The Greenwood Military Aviation Museum (GMAM) is located at Canadian Forces Base Greenwood in Nova Scotia’s Annapolis Valley. Begun in 1992 as an idea initiated/encouraged by then Greenwood Base Commander, Ken Allen, the Museum began with a small, dedicated group of retired and serving military personnel and local aviation enthusiasts who formed a society and remain today the backbone of the Museum. With a mandate to capture and preserve the history and heritage of Greenwood and its units, the Museum has grown and developed to do just that.
The Museum boasts over 10,000 square feet of indoor display area, featuring six distinct areas: Greenwood’s squadrons overseas in World War II; the British Commonwealth Air Training Plan and early RAF/RCAF Station Greenwood; RCAF Station Greenwood and the Cold War - featuring the impact of the Cuban Missile Crisis; post-Cold War Greenwood, with its varied roles; a full-size Argus aircraft tactical crew procedures trainer (simulator); and an aircraft engine display.
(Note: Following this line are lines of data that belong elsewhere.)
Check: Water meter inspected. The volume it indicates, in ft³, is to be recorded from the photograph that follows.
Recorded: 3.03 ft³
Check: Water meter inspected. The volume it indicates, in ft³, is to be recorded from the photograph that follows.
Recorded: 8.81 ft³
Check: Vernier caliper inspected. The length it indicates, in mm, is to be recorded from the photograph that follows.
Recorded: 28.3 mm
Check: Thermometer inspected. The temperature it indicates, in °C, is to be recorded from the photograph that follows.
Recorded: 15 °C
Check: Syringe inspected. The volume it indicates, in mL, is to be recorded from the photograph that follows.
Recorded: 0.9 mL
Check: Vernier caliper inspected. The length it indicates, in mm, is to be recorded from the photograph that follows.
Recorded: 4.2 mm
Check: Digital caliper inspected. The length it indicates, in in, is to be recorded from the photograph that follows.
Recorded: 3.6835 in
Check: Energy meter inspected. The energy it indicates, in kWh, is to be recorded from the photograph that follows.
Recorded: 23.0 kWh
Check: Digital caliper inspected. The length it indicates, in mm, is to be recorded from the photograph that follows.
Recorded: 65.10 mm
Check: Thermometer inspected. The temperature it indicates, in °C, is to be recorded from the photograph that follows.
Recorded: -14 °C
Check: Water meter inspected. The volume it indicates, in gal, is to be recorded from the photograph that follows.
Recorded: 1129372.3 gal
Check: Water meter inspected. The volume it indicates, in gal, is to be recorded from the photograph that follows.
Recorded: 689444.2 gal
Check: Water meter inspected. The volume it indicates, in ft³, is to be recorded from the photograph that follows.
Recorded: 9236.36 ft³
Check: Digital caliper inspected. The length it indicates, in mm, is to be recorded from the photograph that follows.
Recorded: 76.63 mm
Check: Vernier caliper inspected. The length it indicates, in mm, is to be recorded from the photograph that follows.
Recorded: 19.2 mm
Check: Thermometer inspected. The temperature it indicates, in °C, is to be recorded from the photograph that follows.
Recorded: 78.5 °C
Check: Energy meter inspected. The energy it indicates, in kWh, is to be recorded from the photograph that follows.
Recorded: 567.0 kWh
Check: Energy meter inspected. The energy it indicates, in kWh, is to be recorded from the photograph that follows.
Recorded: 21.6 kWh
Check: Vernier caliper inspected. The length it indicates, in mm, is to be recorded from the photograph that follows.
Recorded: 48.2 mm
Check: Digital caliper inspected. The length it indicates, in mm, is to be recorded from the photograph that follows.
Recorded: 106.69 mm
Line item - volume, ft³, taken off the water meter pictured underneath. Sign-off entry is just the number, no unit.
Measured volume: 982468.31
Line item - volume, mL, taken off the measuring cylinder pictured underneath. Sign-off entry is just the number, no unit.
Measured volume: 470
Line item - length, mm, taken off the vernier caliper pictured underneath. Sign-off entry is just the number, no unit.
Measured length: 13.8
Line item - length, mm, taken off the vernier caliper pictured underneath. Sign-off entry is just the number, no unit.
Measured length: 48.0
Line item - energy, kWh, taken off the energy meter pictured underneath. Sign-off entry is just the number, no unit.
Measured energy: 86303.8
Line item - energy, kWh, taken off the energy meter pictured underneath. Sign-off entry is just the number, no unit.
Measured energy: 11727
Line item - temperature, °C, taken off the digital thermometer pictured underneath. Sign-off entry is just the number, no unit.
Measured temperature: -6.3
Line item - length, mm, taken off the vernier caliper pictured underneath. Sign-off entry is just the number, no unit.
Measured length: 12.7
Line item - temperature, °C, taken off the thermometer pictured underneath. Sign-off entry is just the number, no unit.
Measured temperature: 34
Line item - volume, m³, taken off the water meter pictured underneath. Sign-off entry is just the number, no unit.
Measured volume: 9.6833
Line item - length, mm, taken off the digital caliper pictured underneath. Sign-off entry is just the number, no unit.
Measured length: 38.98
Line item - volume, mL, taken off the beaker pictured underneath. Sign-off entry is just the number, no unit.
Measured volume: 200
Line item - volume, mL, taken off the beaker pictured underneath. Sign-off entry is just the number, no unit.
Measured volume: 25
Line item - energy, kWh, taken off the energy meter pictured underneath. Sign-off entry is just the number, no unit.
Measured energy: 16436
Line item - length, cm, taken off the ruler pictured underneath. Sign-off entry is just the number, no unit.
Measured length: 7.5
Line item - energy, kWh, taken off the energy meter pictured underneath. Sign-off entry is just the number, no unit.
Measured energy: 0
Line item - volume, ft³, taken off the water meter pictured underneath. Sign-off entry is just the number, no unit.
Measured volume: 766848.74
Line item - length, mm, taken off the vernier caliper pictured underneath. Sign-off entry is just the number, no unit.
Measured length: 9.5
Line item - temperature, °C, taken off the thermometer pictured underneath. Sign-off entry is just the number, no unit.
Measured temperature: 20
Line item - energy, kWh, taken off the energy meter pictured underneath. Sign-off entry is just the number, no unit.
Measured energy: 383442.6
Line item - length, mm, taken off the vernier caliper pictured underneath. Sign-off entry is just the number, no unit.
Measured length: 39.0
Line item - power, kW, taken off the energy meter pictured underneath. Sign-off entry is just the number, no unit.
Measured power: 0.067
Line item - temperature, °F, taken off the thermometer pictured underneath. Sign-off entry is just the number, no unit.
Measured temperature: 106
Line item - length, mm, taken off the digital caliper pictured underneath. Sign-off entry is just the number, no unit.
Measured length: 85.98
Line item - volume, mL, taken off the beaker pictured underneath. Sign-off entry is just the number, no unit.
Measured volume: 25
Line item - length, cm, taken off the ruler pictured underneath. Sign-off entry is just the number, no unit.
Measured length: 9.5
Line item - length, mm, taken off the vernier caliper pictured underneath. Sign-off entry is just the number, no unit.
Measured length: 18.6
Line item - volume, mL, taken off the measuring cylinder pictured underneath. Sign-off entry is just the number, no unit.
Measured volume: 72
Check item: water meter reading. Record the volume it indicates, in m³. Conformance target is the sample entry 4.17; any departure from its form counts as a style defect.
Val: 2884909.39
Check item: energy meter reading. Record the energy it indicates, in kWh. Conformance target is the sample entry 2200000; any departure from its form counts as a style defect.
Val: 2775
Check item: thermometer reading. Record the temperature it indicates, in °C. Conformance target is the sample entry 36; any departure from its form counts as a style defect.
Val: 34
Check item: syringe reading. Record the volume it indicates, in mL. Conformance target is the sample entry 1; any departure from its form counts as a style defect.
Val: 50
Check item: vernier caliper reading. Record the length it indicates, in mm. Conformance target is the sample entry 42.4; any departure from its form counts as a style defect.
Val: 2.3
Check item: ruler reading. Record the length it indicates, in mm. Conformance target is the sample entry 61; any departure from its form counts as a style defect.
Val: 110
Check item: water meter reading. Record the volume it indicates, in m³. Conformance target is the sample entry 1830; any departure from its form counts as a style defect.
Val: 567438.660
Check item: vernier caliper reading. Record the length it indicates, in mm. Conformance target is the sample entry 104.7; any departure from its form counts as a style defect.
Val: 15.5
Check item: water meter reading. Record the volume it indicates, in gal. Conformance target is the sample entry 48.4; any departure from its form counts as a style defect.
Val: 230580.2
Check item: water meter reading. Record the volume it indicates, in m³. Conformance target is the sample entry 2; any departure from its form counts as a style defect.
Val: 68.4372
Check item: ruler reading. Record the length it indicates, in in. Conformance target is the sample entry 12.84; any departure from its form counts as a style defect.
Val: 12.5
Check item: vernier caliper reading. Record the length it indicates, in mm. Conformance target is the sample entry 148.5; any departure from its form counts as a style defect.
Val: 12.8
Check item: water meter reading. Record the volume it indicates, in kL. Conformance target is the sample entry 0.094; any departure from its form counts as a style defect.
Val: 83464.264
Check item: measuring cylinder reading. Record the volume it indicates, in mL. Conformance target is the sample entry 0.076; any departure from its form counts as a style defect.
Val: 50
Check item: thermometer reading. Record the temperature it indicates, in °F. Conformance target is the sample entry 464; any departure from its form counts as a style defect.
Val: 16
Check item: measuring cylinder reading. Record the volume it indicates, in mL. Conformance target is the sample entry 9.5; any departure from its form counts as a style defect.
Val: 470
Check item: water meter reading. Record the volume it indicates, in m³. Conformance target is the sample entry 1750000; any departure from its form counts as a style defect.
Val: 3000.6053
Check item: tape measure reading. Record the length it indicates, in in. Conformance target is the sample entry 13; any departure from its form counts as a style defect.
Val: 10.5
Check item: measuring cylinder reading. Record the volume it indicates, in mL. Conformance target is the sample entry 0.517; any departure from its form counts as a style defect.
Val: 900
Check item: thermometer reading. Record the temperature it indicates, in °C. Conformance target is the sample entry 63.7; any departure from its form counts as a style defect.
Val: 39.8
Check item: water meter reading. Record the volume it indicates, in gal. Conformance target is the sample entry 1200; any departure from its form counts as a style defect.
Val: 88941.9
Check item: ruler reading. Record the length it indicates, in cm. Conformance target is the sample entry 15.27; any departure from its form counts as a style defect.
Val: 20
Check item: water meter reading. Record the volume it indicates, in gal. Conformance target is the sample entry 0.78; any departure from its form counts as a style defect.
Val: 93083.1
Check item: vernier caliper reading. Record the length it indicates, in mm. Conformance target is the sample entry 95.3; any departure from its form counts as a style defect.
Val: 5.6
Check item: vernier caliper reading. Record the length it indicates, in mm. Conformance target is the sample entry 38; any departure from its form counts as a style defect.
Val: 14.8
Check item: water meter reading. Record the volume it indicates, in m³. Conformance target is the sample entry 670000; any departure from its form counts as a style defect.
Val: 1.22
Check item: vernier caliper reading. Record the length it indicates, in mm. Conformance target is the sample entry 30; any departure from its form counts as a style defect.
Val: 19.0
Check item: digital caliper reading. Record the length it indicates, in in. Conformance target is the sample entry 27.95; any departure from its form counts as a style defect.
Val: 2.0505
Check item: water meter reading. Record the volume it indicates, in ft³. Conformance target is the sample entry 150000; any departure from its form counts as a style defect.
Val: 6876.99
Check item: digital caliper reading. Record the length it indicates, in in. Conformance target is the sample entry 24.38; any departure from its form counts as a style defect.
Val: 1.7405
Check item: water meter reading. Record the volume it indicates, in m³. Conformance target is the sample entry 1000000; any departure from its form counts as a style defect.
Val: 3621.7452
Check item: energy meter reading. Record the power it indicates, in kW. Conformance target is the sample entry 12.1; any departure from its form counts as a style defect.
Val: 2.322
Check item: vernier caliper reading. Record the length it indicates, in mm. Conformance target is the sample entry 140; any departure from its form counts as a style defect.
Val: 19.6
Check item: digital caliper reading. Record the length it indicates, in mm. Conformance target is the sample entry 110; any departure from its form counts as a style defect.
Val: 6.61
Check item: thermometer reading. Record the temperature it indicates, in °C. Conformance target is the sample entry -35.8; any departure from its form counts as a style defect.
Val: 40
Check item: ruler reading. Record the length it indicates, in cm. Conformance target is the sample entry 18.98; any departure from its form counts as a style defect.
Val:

Exhibits include many aircraft models – including a 2/3rds scale Spitfire 9, cutaway engines, artefacts, paintings, photographs, and mannequins in period costume.
An air park surrounds the Museum and contains actual aircraft flown from Greenwood, including an AVRO Lancaster Mark X that was built in Canada and served overseas in World War II – being the only Canadian display Lancaster to have received battle damage in the War; the only Lockheed Neptune anti-submarine warfare aircraft in Canada; one of only 5 Canadian-built display CANADAIR Argus Mark 1 anti-submarine warfare aircraft in Canada; two Canadian-built Lockheed T-33 Silver Star jet trainers; a recently-restored AVRO Anson Mark II that was built in Amherst, Nova Scotia in 1941; and a Boeing-Vertol Labrador helicopter.
Under restoration are a Douglas C-47 Dakota; a Bristol/Fairchild Bolingbroke - Canadian version of the Bristol Blenheim; and a Sperwer Uninhabited Air Vehicle. Other restorations are planned.
Besides tours for visitors, cadet organizations – including the large annual Regional Air Cadet Camp – the Museum provides an annual Flight Education program for grade 6 students, as part of their curriculum on flight.
Today, the Museum is a 12-months operation with a permanent curator, part-time Reserve General Manager and a dedicated group of some 70 volunteers with various backgrounds. Led by Society Chairman Ian Patrick, President Brian Handley, Vice-President/Secretary Bert Campbell, Treasurer Ron Hill and 9 directors, the Society provides outstanding support in every area of Museum operations. Displays are constantly being upgraded and changed, as new items are added to the Museum’s collection, and this keeps the Museum interesting, especially for repeat visitors. A lot has happened in the last year at the Museum including the completion of the Museum annex which now houses the Anson and Bolingbroke aircraft. The Museum is wheelchair accessible and the Flight Line Café offers coffee, tea, snacks, and soup and sandwiches on site. Be sure to visit the Commemorative Gardens area and outdoor exhibits when visiting the Museum.